▸ **Records for the task**
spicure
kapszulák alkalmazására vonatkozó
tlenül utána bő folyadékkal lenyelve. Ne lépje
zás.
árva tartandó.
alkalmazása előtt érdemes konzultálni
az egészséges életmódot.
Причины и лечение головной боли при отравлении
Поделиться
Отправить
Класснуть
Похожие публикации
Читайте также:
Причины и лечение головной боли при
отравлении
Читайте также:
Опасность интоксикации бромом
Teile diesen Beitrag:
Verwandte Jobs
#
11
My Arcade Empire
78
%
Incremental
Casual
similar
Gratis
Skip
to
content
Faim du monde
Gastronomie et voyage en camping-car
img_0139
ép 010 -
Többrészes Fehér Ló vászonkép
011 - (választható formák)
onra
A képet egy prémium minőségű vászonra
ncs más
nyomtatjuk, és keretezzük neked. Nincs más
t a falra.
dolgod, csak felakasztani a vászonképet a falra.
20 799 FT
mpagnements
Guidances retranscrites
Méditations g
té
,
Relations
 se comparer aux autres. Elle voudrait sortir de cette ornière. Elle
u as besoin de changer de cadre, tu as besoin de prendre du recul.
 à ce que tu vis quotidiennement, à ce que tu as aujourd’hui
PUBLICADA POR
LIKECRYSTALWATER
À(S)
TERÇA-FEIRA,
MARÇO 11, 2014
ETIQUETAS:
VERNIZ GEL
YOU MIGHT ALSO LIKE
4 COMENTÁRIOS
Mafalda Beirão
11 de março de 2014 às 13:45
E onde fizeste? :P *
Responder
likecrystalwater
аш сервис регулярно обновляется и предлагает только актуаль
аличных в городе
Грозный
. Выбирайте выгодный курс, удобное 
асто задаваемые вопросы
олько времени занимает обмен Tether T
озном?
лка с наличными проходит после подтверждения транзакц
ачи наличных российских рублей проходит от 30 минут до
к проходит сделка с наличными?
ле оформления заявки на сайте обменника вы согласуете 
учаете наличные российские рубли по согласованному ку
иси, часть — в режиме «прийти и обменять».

▸ **Your goal**
If a line of the data contains "наличными", copy it out.

▸ **Exercise solution**
лка с наличными проходит после подтверждения транзакц
к проходит сделка с наличными?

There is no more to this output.